The Centre aims to create new knowledge in the field of Space Science, Astronomy, Robotics, Agri Science,
Industry, and Biodiversity to bring Progress and Plenitude to the People and the Planet.
Vision
Humanity is in the 4th Industrial Revolution era, which operates on a cyber-physical production system. Cutting-
edge research and development in science and technology to create new knowledge and skills become the key to
the new world economy. Most of the resources for this goal can be harnessed by integrating biological systems
with intelligent computing systems offered by AI. The future survival of humans, animals, and the ecosystem
depends on how efficiently the realities and resources are responsibly used for abundance and wellness. Artificial
intelligence Research and Intelligent Systems pursue this vision and look for the best actions that ensure an
abundant environment and ecosystem for the planet and the people.
Mission Statement
The 4D in airis4D represents the mission to Dream, Design, Develop, and Deploy Knowledge with the fire of
commitment and dedication towards humanity and the ecosystem.
Dream
To promote the unlimited human potential to dream the impossible.
Design
To nurture the human capacity to articulate a dream and logically realise it.
Develop
To assist the talents to materialise a design into a product, a service, a knowledge that benefits the community
and the planet.
Deploy
To realise and educate humanity that a knowledge that is not deployed makes no difference by its absence.
Campus
Situated in a lush green village campus in Thelliyoor, Kerala, India, airis4D was established under the auspicious
of SEED Foundation (Susthiratha, Environment, Education Development Foundation) a not-for-profit company
for promoting Education, Research. Engineering, Biology, Development, etc.

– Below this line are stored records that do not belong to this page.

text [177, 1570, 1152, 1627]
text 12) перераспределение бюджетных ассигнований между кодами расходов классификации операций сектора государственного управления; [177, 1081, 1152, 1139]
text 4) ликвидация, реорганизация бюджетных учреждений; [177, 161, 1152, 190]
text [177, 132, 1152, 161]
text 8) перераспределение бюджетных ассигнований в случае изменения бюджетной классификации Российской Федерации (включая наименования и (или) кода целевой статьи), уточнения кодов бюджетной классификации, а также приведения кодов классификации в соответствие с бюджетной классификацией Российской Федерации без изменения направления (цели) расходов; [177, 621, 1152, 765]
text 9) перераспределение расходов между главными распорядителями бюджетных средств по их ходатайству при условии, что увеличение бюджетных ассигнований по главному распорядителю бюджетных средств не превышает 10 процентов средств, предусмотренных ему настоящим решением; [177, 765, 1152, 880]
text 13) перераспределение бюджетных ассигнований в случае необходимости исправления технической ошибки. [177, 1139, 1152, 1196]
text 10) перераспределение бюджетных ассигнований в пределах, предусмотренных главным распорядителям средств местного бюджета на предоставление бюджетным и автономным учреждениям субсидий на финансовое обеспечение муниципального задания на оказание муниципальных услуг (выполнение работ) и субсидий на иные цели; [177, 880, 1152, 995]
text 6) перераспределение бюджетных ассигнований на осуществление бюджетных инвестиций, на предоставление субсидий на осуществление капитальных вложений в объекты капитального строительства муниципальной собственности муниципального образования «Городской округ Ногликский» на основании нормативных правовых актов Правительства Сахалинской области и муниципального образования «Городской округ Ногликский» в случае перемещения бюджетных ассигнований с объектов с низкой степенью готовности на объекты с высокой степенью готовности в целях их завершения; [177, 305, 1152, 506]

The whole campus is powered by Solar power and has a rain harvesting facility to provide sufficient water supply
for up to three months of drought. The computing facility in the campus is accessible from anywhere through a
dedicated optical fibre internet connectivity 24×7.
There is a freshwater stream that originates from the nearby hills and flows through the middle of the campus.
The campus is a noted habitat for the biodiversity of tropical Fauna and Flora. airis4D carry out periodic and
systematic water quality and species diversity surveys in the region to ensure its richness. It is our pride that
the site has consistently been environment-friendly and rich in biodiversity. airis4D is also growing fruit plants
that can feed birds and provide water bodies to survive the drought.